Pathetisch und mit schauspielerischem Talent versammelten sich gestern Vertreter der Sozialistischen Jugend vor dem Linzer Landhaus, wo sie mit Hammer, Sense und Arbeitskleidung aus dem 19. Jahrhundert gegen die Einführung des 12-Stunden-Tages protestierten. „Der bemühten schauspielerischen Darbietung zolle ich durchaus Respekt, jedoch sind die Argumente der Demonstranten ewiggestrig“, reagiert der Landesobmann und geschäftsführende Bundesobmann des Ring Freiheitlicher Jugend (RFJ), Bundesrat Dr. Michael Raml auf den Vorwurf, mit der Einführung des 12-Stunden-Tages gehe man in das 19. Jahrhundert zurück.

„Das Gegenteil ist nämlich der Fall“, erklärt der Jungpolitiker, „ans 19. Jahrhundert erinnert lediglich die Politik der SJ, die auf Klassenkampf und Leistungsfeindlichkeit setzt, anstatt sich für ein Miteinander zwischen Arbeitnehmern und Arbeitgebern einzusetzen. Wir brauchen endlich ein Ende des gegenseitigen Ausspielens und müssen alle an einem Strang ziehen, damit Österreichs Wirtschaft auch weiterhin im internationalen Spitzenfeld zu finden ist. Davon profitieren die Arbeitnehmer und die Arbeitgeber.“

„Der vorhandene Wohlstand in Österreich ist den Leistungen unserer Eltern und Großeltern zu verdanken“, verweist Raml darauf, dass die FPÖ den gesetzlichen 8-Stunden-Arbeitstag und die 40-Stunden-Arbeitswoche garantieren. „Geplant ist vielmehr, die Möglichkeit dafür zu schaffen, mittels Überstundenauszahlung mehr zu verdienen oder eine familienfreundliche Auszeit drei Tage hintereinander zu erhalten. Wer freiwillig und flexibel tageweise länger arbeiten will, soll dies auch gut und mittels Überstunden bezahlt erhalten. Statt bisher 10 Stunden (Gleitzeit) sollen in Zukunft flexibel und freiwillig bis zu 12 Stunden täglich bei 40 gesetzlichen Wochenarbeitsstunden möglich werden. Wer einen familienfreundlichen Zeitausgleich will, kann diesen auch wählen und drei Tage hintereinander frei haben“, erinnert Raml die sozialistische Jugend abschließend daran, „dass die Grundlage für diese Regelung auch im sozialistischen ‚Plan A‘ , der noch vor einem Jahr von SPÖ-Vorsitzenden Kern präsentiert wurde, zu finden ist.“ 

„Genau dieses Miteinander passiert jetzt seit der Regierungsbeteiligung der FPÖ“, betont Raml.
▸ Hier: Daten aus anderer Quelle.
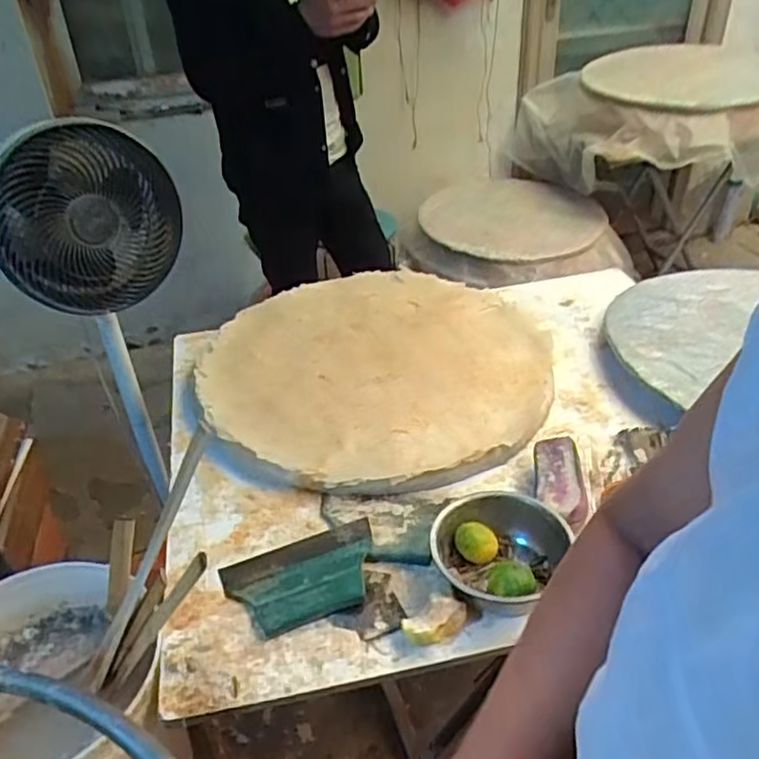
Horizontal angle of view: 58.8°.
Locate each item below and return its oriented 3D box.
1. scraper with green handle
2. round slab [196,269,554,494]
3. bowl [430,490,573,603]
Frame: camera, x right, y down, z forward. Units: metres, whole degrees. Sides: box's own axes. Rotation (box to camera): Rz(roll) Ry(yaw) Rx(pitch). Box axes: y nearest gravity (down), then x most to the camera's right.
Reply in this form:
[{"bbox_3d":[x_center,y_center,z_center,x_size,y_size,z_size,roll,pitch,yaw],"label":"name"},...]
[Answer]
[{"bbox_3d":[-0.091,0.237,0.824,0.188,0.020,0.129,-16,37,-16],"label":"scraper with green handle"},{"bbox_3d":[-0.013,-0.031,1.173,0.575,0.037,0.572,-3,36,2],"label":"round slab"},{"bbox_3d":[0.141,0.208,0.817,0.141,0.057,0.152,-3,36,2],"label":"bowl"}]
Man spiele die beiden Seiten nicht mehr gegeneinander aus, sondern es werde nun endlich verstanden, dass Wohlstand nur in einer leistungsfreundlichen Umgebung geschaffen werden kann, wo Unternehmer und Arbeitnehmer an einem Strang ziehen. „So ist der 12-Stunden-Tag auch keine Verpflichtung, er bietet lediglich die Möglichkeit, dass diejenigen, die mehr leisten wollen, auch mehr leisten können“, erläutert der freiheitliche Bundesrat die geplante Regelung.